The catch is that the reconciliation process would only allow for the repeal of the elements of the law that have a financial impact, such as the individual and employer mandates, the Medicaid expansion, and the tax credits for buying insurance. Other parts would remain: Insurers would still be required to cover pre-existing conditions, allow young adults to stay on their parents’ plans until they turn 26, and charge people the same no matter how sick they are.
That might sound ideal for the consumer—no rules, all benefits!—but insurers would be unlikely to stick around in the individual market for such a deal. Since healthy people would no longer be induced to buy insurance, it would leave them with only the sickest customers who can’t otherwise get insurance through work.
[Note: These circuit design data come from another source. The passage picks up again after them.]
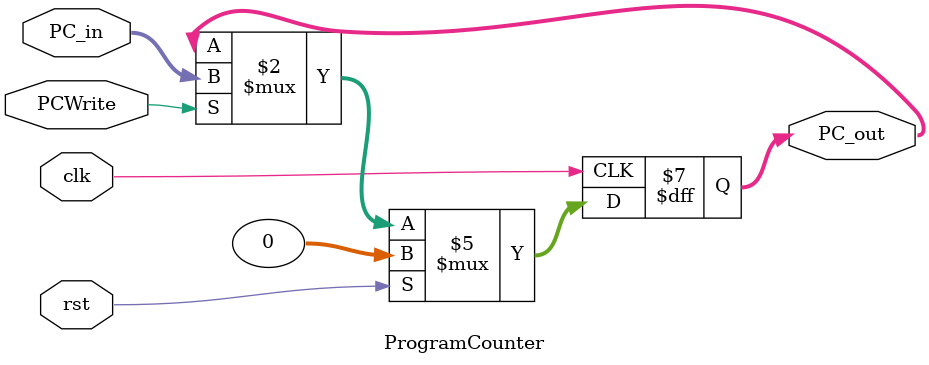
<source format=sv>
module ProgramCounter(
    input clk,
    input rst,
    input PCWrite,
    input [31:0] PC_in,
    output logic [31:0] PC_out
);

    always_ff @(posedge clk) begin       //sequnetial
        if (rst) begin
            PC_out <= 32'b0;
        end
        else begin
            if (PCWrite) begin      //if PCWrite ==1 ,give pc_out the value of PC
                PC_out <= PC_in;
            end
        end
    end
endmodule

</source>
The Urban Institute’s projections assume that the ACA would be repealed next year, but that the repeal wouldn’t kick in until 2019, presumably so Republican legislators would have time to finalize and pass a replacement health-care bill. Even so, the instability insurers would sense with even a delayed repeal in 2017 might cause them to withdraw from from the Obamacare marketplaces. With fewer healthy people buying insurance, and fewer insurance companies offering it, the individual insurance market would start to destabilize right away, potentially causing the perennially-discussed death spirals.
“The market for non-group coverage would virtually collapse,” the Urban Institute researchers write. “Some insurers ... may continue to offer ACA-compliant plans at much higher premiums in the non-group market, but without federal financial assistance, relatively few people—we estimate approximately 8 percent of those who have such coverage now—would enroll.”
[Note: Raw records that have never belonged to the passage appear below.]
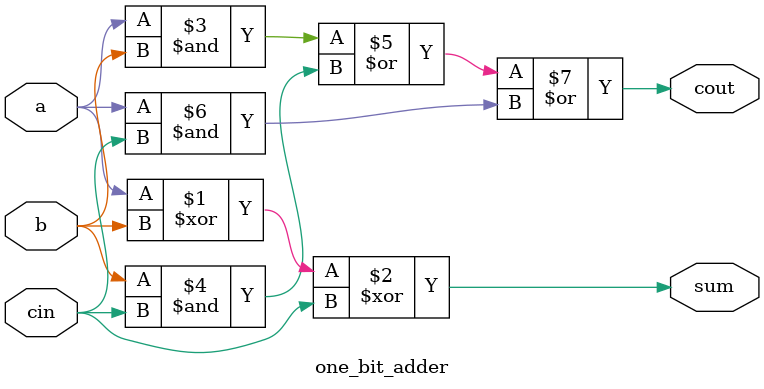
<source format=v>
`timescale 1ns / 1ps


module one_bit_adder(
    input a,
    input b,
    input cin,
    output sum,
    output cout
    );
    
    assign sum = a ^ b ^ cin; 
    assign cout = (a & b) | (b & cin) | (a & cin); 
    
endmodule

</source>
As a result, nearly 59 million Americans would be uninsured in 2019, the researchers estimate—more than were uninsured in 2009, before the ACA’s passage.
States that adopted the Obamacare Medicaid expansion—including some states, such as West Virginia and Kentucky, that went for Donald Trump in the presidential election—would see the greatest increases in the percent of their populations that are uninsured, since the Medicaid expansion would likely evaporate with the Obamacare repeal.
Most of the people who would lose coverage would be from working families and lack college degrees, and more than half would be white.
The federal government would spend about $109 billion less on both the Obamacare tax credits and Medicaid as a result of the repeal. But that would be partly offset by the estimated $88 billion increase in demand for in uncompensated care—free medical services like emergency-room care given to the newly uninsured—shouldered by the federal government, states, and providers themselves.
The think tank’s projections are based on a policy simulation model whose forecasts were cited in the King v. Burwell Supreme Court case.
It’s true that the collapse of the health-care market would not be so bad if there was a replacement Obamacare—say, Trumpcare—ready to take its place. But many experts doubt that a new health-care law can be made ready even that quickly. “Even a two-year delay might not be enough to get a program in place, much less to educate the public as to how it operated,” as the health-law expert Timothy Jost wrote in Health Affairs recently.
In an interview with The Washington Post’s Greg Sargent, Senate minority leader Chuck Schumer said Democratic lawmakers would not cooperate with Republicans on a replacement bill. “The odds, after they repeal without any replacement, of us sitting at the table to do something that will chop one arm off instead of two is very small," he said.
Linda Blumberg, a senior fellow at the Urban Institute’s Health Policy Center and an author of the report, said “there’s a very good chance that nothing will be implemented by 2019. It’s always really tough to be able to get consensus on something as complicated as health reform.” And even if there was, she added, “there would be a lot of disruption. Doing this carries enormous risks.”